In this exercise, we will use the Xception network for feature extraction, but feel free to experiment with other architectures. To download the weights and create the keras model, simply call:

xception = tf.keras.applications.Xception(
        weights="imagenet",  # Load weights pre-trained on ImageNet.
        input_shape=(150, 150, 3), # Input shape
        include_top=False, # Only the convolutional layers, not the last fully-connected ones
    )

include_top=False removes the last fully-connected layers used to predict the ImageNet classes, as we only care about the binary cat/dog classification.

Q: Download Xception and print its summary. Make sense of the various layers (the paper might help: http://arxiv.org/abs/1610.02357). What is the size of the final tensor?

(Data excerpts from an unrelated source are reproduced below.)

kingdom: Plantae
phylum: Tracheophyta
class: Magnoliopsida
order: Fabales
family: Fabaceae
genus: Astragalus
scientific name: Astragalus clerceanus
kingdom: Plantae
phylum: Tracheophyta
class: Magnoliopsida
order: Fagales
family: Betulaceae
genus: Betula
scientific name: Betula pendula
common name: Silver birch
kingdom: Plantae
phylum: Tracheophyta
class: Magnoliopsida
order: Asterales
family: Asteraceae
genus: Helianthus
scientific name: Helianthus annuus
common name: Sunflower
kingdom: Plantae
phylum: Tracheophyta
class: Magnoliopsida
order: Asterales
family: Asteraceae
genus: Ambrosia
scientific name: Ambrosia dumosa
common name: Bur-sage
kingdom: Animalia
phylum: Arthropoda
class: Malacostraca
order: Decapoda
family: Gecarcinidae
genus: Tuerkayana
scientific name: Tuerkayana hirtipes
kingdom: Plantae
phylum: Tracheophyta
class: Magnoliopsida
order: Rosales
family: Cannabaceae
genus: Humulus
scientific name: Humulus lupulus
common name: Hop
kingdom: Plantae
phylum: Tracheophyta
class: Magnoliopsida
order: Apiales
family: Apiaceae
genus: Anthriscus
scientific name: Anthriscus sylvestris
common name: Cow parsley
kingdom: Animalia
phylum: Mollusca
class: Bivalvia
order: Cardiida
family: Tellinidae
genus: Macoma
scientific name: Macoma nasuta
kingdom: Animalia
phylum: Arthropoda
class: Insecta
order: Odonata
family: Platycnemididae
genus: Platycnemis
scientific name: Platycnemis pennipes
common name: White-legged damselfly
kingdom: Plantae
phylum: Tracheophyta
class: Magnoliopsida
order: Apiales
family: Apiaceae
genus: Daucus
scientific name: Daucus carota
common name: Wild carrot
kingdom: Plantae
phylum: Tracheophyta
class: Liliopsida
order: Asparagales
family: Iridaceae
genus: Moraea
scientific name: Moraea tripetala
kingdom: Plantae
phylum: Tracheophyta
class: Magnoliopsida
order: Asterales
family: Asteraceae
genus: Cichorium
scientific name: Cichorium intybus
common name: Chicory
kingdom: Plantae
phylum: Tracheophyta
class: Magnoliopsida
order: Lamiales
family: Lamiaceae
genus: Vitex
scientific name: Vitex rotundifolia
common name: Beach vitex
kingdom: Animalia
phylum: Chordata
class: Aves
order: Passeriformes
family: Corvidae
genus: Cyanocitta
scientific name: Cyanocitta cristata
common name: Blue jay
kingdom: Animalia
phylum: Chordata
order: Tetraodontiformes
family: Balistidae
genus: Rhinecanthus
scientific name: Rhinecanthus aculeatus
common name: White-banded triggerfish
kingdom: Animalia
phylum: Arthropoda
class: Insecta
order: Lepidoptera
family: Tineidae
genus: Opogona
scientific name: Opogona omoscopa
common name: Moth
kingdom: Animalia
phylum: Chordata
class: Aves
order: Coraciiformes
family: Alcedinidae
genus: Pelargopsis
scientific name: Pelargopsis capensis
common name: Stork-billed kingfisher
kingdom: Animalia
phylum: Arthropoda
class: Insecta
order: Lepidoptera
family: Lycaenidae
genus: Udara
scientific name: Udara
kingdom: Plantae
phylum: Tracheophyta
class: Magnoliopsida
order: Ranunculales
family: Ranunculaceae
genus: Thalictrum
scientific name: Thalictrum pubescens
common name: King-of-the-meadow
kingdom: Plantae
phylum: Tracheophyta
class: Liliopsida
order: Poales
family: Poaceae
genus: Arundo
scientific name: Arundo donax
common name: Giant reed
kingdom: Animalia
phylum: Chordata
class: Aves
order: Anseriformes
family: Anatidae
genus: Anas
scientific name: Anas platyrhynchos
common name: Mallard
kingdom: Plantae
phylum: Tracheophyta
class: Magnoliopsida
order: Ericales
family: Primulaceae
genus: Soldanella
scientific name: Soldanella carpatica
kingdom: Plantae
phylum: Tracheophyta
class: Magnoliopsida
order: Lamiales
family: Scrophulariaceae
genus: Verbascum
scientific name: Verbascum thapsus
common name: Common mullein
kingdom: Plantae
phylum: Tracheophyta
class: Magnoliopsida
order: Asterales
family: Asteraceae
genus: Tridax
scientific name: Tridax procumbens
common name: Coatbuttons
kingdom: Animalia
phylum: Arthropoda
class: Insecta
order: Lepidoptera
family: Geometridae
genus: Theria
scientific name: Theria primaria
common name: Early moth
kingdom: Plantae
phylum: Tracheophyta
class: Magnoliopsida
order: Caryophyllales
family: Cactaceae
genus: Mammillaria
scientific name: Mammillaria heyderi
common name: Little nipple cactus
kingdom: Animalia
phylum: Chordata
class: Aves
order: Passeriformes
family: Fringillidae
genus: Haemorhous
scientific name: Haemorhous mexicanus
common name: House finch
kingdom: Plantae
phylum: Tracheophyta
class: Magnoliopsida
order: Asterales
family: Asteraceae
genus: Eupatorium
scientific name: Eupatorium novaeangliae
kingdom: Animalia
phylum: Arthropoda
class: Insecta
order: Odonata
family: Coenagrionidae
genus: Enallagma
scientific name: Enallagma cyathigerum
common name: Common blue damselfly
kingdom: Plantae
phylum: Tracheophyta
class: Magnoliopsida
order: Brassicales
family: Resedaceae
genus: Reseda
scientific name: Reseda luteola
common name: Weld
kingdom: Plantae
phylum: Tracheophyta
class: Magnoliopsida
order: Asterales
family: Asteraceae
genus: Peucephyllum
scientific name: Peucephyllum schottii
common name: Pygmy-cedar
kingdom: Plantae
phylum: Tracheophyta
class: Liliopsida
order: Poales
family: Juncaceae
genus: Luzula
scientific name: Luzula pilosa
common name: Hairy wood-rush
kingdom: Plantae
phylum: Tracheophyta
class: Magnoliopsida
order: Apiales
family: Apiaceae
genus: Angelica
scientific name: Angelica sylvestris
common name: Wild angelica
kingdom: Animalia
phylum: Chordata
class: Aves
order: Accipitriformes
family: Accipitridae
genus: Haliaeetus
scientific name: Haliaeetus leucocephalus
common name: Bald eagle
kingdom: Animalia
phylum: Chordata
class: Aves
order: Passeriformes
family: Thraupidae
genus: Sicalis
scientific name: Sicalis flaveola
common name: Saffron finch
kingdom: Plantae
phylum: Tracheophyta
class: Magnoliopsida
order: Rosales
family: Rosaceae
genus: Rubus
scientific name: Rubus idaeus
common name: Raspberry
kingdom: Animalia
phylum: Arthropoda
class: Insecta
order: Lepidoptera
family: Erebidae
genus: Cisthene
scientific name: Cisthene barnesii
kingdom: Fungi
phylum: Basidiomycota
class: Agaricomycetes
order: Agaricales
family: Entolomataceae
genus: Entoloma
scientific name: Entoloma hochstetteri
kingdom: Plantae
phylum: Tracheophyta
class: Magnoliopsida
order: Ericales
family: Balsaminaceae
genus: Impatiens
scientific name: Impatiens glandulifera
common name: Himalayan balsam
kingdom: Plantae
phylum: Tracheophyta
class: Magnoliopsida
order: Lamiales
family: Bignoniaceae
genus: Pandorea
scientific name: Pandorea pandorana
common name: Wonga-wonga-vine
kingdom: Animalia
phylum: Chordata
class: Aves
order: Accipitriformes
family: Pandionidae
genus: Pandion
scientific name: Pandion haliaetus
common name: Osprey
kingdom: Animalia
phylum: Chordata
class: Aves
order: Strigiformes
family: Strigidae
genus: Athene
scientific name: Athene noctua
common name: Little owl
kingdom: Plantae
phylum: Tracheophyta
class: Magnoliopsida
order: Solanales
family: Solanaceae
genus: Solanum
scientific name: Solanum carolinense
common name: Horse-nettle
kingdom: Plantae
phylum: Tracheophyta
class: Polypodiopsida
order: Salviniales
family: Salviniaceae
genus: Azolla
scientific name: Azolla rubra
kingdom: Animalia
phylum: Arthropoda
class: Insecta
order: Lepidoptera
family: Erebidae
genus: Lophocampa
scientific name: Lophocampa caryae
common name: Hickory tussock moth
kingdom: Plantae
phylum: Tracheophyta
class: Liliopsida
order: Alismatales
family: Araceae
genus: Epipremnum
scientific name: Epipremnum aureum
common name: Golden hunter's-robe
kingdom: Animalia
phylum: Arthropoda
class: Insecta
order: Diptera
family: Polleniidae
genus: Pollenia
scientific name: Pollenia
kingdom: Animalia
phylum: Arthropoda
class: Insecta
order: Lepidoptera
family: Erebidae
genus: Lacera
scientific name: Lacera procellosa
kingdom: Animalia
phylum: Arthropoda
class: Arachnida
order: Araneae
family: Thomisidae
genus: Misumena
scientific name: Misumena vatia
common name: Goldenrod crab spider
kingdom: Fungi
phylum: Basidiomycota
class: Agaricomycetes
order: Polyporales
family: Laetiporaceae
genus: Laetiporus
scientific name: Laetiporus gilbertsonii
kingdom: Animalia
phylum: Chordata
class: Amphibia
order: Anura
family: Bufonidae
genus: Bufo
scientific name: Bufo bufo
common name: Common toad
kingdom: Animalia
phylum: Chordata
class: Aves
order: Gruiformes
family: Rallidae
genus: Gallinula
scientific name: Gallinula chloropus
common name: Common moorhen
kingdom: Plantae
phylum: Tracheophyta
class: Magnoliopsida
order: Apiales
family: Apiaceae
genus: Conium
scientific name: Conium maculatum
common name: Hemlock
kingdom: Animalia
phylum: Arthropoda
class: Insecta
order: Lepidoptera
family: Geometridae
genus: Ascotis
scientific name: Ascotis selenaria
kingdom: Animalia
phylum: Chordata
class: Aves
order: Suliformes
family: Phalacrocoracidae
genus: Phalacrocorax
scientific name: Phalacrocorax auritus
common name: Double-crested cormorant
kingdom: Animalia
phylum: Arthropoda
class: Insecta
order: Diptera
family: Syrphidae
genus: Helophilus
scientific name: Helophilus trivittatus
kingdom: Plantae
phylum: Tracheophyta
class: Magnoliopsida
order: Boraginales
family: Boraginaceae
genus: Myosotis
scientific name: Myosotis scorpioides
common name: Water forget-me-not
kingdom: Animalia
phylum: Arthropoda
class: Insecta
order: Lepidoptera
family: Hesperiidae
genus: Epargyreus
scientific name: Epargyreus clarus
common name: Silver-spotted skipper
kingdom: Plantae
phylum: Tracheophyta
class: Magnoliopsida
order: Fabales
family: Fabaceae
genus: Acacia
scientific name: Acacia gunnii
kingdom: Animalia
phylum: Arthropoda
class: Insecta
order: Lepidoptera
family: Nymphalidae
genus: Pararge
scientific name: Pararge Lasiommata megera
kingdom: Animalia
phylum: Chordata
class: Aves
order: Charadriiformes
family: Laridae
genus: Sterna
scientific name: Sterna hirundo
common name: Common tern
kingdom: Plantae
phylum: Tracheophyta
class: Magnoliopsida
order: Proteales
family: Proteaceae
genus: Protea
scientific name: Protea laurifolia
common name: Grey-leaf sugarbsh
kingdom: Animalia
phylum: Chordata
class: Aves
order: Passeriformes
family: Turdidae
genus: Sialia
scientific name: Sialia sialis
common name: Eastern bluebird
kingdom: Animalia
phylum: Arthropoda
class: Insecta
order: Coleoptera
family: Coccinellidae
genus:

Let’s now use transfer learning using this network. The first thing to do is to freeze Xception to make sure that it does learn from the cats and dogs data:

xception.trainable = False

We can then connect Xception to the inputs, making sure again that the network won’t learn (in particular, the parameters of batch normalization are kept):

inputs = tf.keras.Input(shape=(150, 150, 3))
x = xception(inputs, training=False)

We can now use the layer x and stack what we want on top of it. Instead of flattening the 5x5x2048 tensor, it is usually better to apply average-pooling (or mean-pooling) on each 5x5 feature map to obtain a vector with 2048 elements:

x = tf.keras.layers.GlobalAveragePooling2D()(x)

Q: Perform a soft linear classification on this vector with 2048 elements to recognize cats from dogs (using non-augmented data). Do not hesitate to use some dropout and to boost your learning rate, there are only 2049 trainable parameters. Conclude.